### Data excerpts
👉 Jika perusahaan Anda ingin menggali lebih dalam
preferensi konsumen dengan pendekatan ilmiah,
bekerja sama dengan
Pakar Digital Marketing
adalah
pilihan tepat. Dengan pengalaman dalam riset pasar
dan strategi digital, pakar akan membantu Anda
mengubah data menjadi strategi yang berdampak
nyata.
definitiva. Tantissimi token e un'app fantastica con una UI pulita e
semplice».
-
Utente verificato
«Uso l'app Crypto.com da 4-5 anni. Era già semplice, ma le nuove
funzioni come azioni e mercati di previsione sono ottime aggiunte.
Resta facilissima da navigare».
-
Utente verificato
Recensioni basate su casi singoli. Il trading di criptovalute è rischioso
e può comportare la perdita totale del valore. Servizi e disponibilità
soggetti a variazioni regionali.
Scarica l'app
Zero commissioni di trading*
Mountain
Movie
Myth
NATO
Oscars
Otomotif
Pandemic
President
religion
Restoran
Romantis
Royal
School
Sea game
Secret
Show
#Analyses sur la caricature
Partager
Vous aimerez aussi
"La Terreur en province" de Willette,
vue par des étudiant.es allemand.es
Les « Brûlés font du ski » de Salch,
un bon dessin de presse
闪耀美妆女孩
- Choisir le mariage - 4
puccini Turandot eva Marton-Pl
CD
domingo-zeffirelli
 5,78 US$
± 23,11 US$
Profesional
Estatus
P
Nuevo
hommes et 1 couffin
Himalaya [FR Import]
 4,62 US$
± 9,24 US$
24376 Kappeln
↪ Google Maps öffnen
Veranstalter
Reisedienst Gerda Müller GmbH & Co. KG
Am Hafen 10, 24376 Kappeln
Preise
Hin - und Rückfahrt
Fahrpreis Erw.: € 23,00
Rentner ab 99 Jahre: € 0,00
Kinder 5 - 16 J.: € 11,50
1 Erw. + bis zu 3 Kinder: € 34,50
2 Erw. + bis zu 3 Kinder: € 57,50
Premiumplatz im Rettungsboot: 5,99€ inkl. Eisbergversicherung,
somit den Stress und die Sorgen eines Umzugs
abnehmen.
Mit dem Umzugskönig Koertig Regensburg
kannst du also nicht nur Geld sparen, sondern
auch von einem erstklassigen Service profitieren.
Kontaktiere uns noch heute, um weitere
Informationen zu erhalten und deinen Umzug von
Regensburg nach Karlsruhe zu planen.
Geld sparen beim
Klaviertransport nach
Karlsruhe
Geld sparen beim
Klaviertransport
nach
######
▶ _Exercise details_
In the data above, each line holding "strategi" is to be found and copied.

▶ _Result of the task_
dan strategi digital, pakar akan membantu Anda
mengubah data menjadi strategi yang berdampak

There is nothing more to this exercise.